===== DATASET

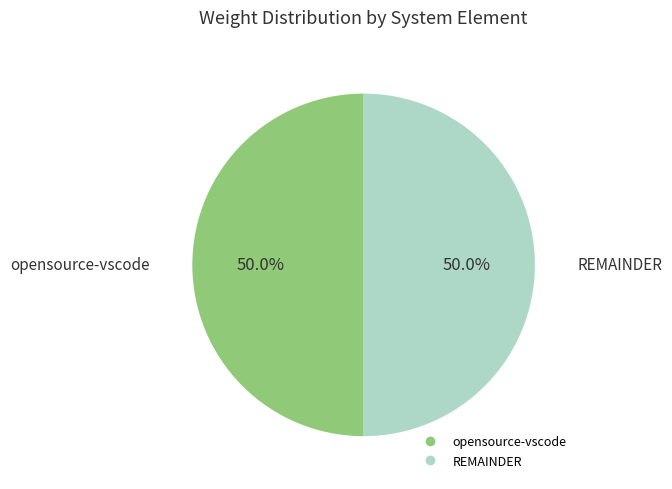

How many segments does this pie chart have?

2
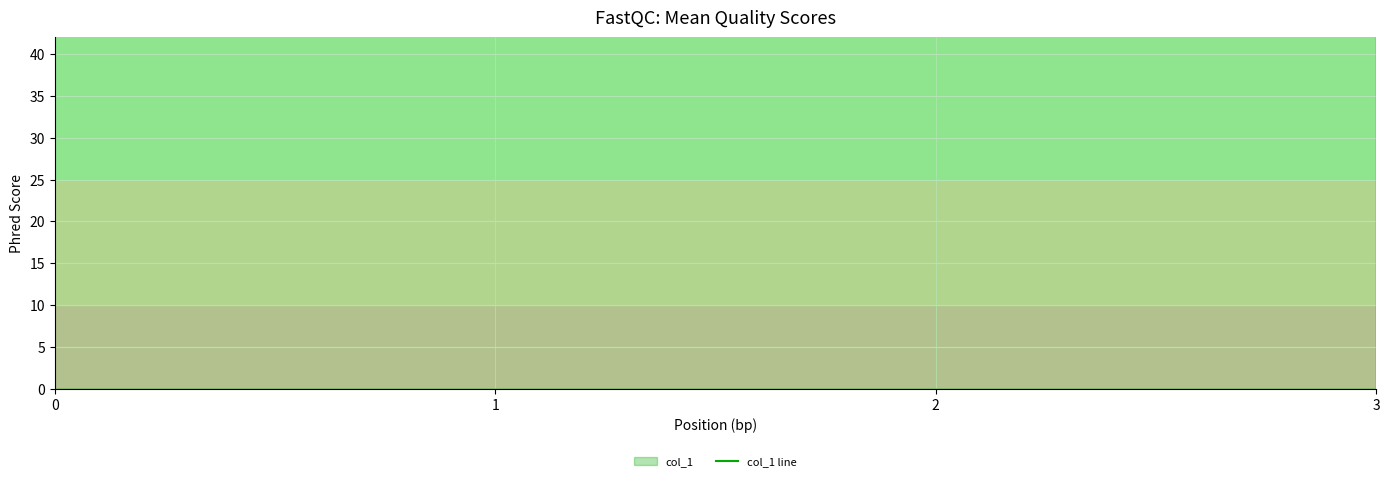

Between 1 and 2, which is larger?

2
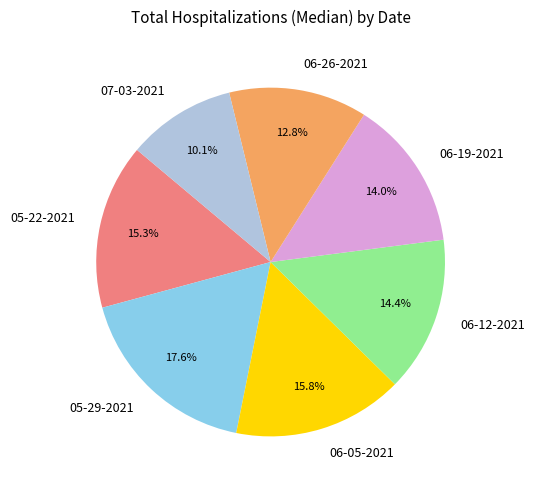

True or false: 05-22-2021 accounts for 15% of the total.

True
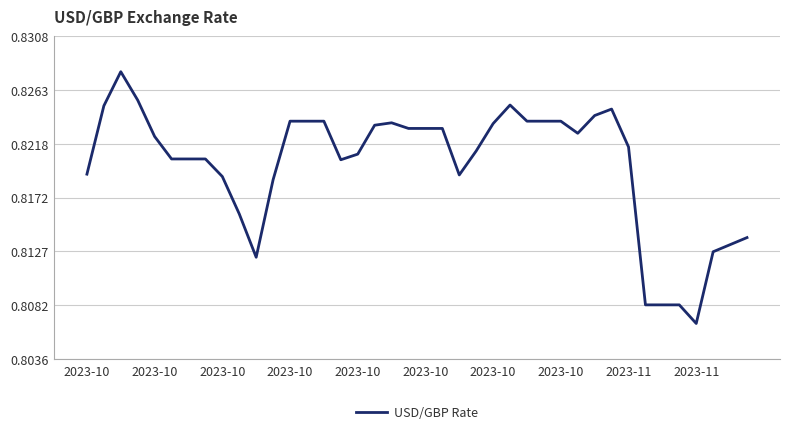

Does the chart display data point markers on the line(s)?

No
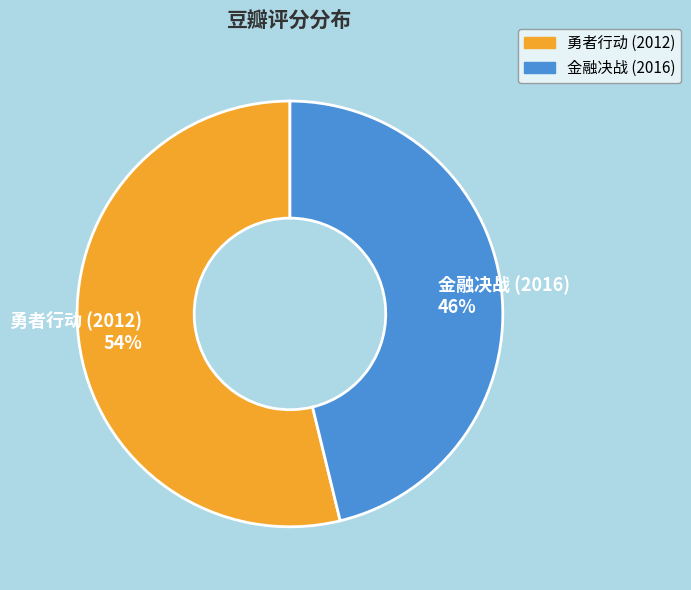

Does 勇者行动 (2012) represent more than half of the total?

Yes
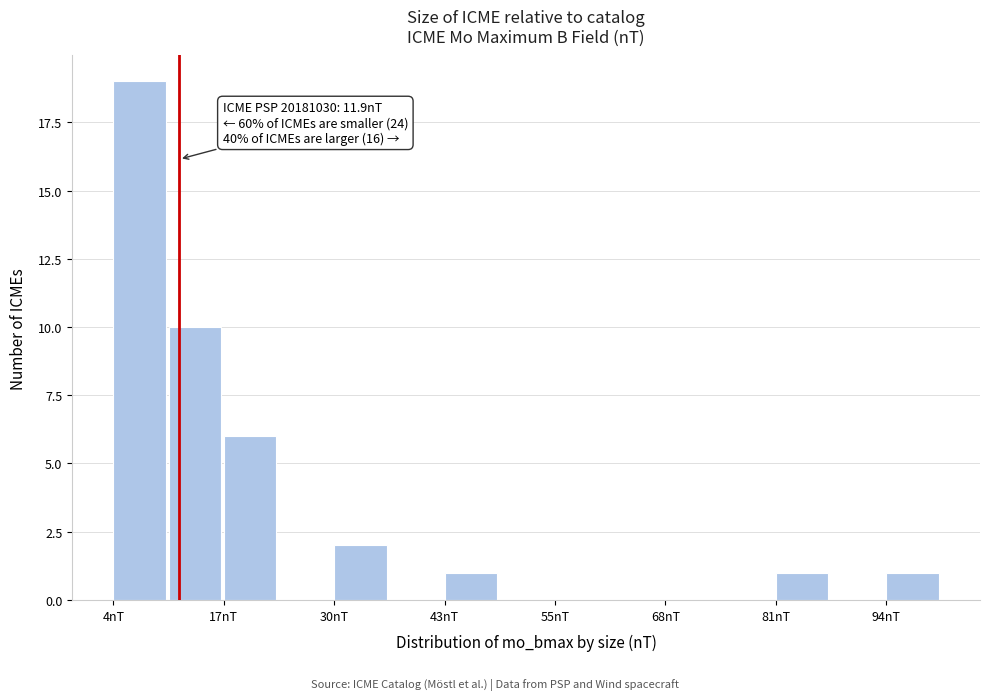

Read against the x-axis, roughly where is the centre of the tallest bar?

8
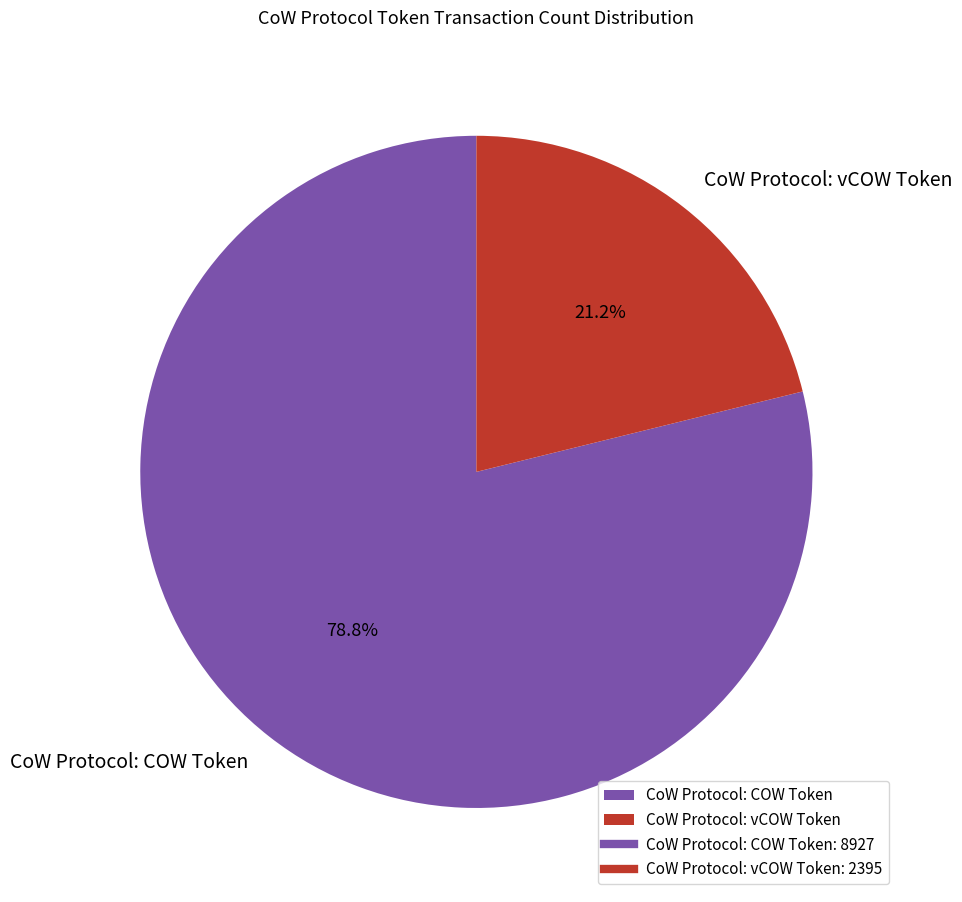

Does any single category account for the majority?

Yes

==========

Report how many lines in the data above contain the string "total". Give only the number.

- [PROBLEM SOLUTION] 2